Dive Brief:
- The European Union reportedly gave the greenlight for Sanofi to move forward with its plans to exchange its Merial animal health business for Boehringer Ingelheim’s consumer health unit, provided the companies make a number of divestitures to clear anti-trust concerns, The Wall Street Journal said.
- Sanofi and Boehringer agreed to the €22.8 billion (roughly $25 billion) asset swap in late June, with the privately-held company paying the French pharma about €4.7 billion in cash to compensate for the difference.
- The deal is the latest in a number of “swaps” by big pharmas to tailor their businesses, to better focus on a small number of key areas where they can hold market-leading positions.
Dive Insight:
Sanofi and Boehringer will both benefit greatly from the swap. Sanofi, in particular, has been trying to find new areas of strength as its once market-leading diabetes franchise gets swallowed by generic competition for its blockbuster insulin Lantus.
Meanwhile, Boehringer has been trying to position itself as a major player in animal health—the deal will make it one of the largest competitors in the space.
Asset swaps amongst major pharma competitors became a new way of dealmaking in 2014 when Novartis swapped its vaccines business for GlaxoSmithKline’s oncology portfolio—it also divested its animal health business to Eli Lilly in a transaction that was worth more than $26 billion.

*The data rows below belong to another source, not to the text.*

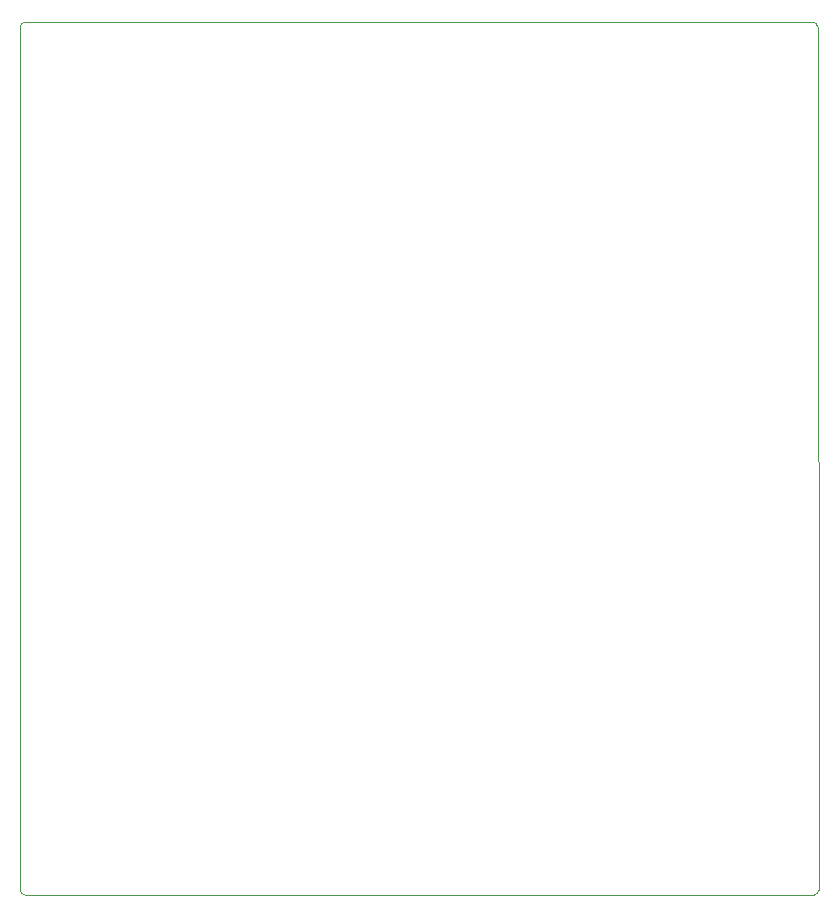
<source format=gbr>
%TF.GenerationSoftware,KiCad,Pcbnew,9.0.6*%
%TF.CreationDate,2026-02-16T15:04:55+01:00*%
%TF.ProjectId,WaterSensor,57617465-7253-4656-9e73-6f722e6b6963,rev?*%
%TF.SameCoordinates,Original*%
%TF.FileFunction,Profile,NP*%
%FSLAX46Y46*%
G04 Gerber Fmt 4.6, Leading zero omitted, Abs format (unit mm)*
G04 Created by KiCad (PCBNEW 9.0.6) date 2026-02-16 15:04:55*
%MOMM*%
%LPD*%
G01*
G04 APERTURE LIST*
%TA.AperFunction,Profile*%
%ADD10C,0.050000*%
%TD*%
G04 APERTURE END LIST*
D10*
X103500000Y-75300000D02*
G75*
G02*
X103900000Y-74900000I400000J0D01*
G01*
X103900000Y-148800000D02*
X170700000Y-148800000D01*
X103900000Y-148800000D02*
G75*
G02*
X103500000Y-148400000I0J400000D01*
G01*
X170600000Y-74900000D02*
X103900000Y-74900000D01*
X103500000Y-75300000D02*
X103500000Y-148400000D01*
X170600000Y-74900000D02*
G75*
G02*
X171000000Y-75300000I0J-400000D01*
G01*
X171100000Y-148400000D02*
X171000000Y-75300000D01*
X171100000Y-148400000D02*
G75*
G02*
X170700000Y-148800000I-400000J0D01*
G01*
M02*

</source>
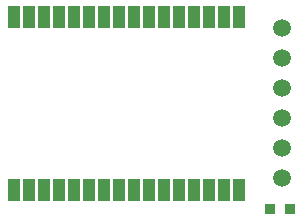
<source format=gbr>
%TF.GenerationSoftware,Altium Limited,Altium Designer,21.2.1 (34)*%
G04 Layer_Color=255*
%FSLAX26Y26*%
%MOIN*%
%TF.SameCoordinates,A0A043E5-24E2-464B-A4FE-AC519CE3A301*%
%TF.FilePolarity,Positive*%
%TF.FileFunction,Pads,Top*%
%TF.Part,Single*%
G01*
G75*
%TA.AperFunction,SMDPad,CuDef*%
%ADD10R,0.035433X0.035433*%
%ADD11R,0.042130X0.074800*%
%TA.AperFunction,ComponentPad*%
%ADD13C,0.059055*%
D10*
X1258054Y118110D02*
D03*
X1324983D02*
D03*
D11*
X804528Y184251D02*
D03*
X754528D02*
D03*
X704528D02*
D03*
X654528D02*
D03*
X604528D02*
D03*
X554528D02*
D03*
X404528Y760631D02*
D03*
X454528D02*
D03*
X504528D02*
D03*
Y184251D02*
D03*
X554528Y760631D02*
D03*
X604528D02*
D03*
X654528D02*
D03*
X704528D02*
D03*
X754528D02*
D03*
X804528D02*
D03*
X854528D02*
D03*
X904528D02*
D03*
X954528D02*
D03*
X1004528D02*
D03*
X454528Y184251D02*
D03*
X1054528Y760631D02*
D03*
X1104528D02*
D03*
X1154528D02*
D03*
Y184251D02*
D03*
X1104528D02*
D03*
X1054528D02*
D03*
X1004528D02*
D03*
X954528D02*
D03*
X904528D02*
D03*
X854528D02*
D03*
X404528D02*
D03*
D13*
X1299213Y222441D02*
D03*
Y322441D02*
D03*
Y422441D02*
D03*
Y522441D02*
D03*
Y622441D02*
D03*
Y722441D02*
D03*
%TF.MD5,5194986e03f32326c5997efae14d046c*%
M02*

</source>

While there hasn’t been many of these monster transactions since, the approach was touted as a strong way for big pharmas to reorganize their businesses to better reflect areas of strength.
Historically, large pharmaceutical companies were built up by diversifying across a multitude of therapeutic areas. This was a successful business model until blockbuster primary care drugs began to go off patent and it became more difficult for companies to be successful in several fields at once. It soon became apparent that being number a dominant player in three to four areas made these large companies more competitive.
Novartis, for example, has since built out its oncology portfolio with the hopes of being a leader in the space. The company has been at the forefront with its work in CAR-T therapies and recently announced a restructuring that makes its oncology business a separate unit from the rest of its pharmaceutical products.
Even though asset swaps have not been as common, divestitures have marked the dealmaking landscape over the last three years as other pharmas have reorganized: Allergan just exited the generics business with its just-approved sale of its behemoth generics unit to Teva for $40.5 billion; Abbott Laboratories spun out its pharmaceutical unit into AbbVie; Baxter divested its drug unit making Baxalta; and the list goes on.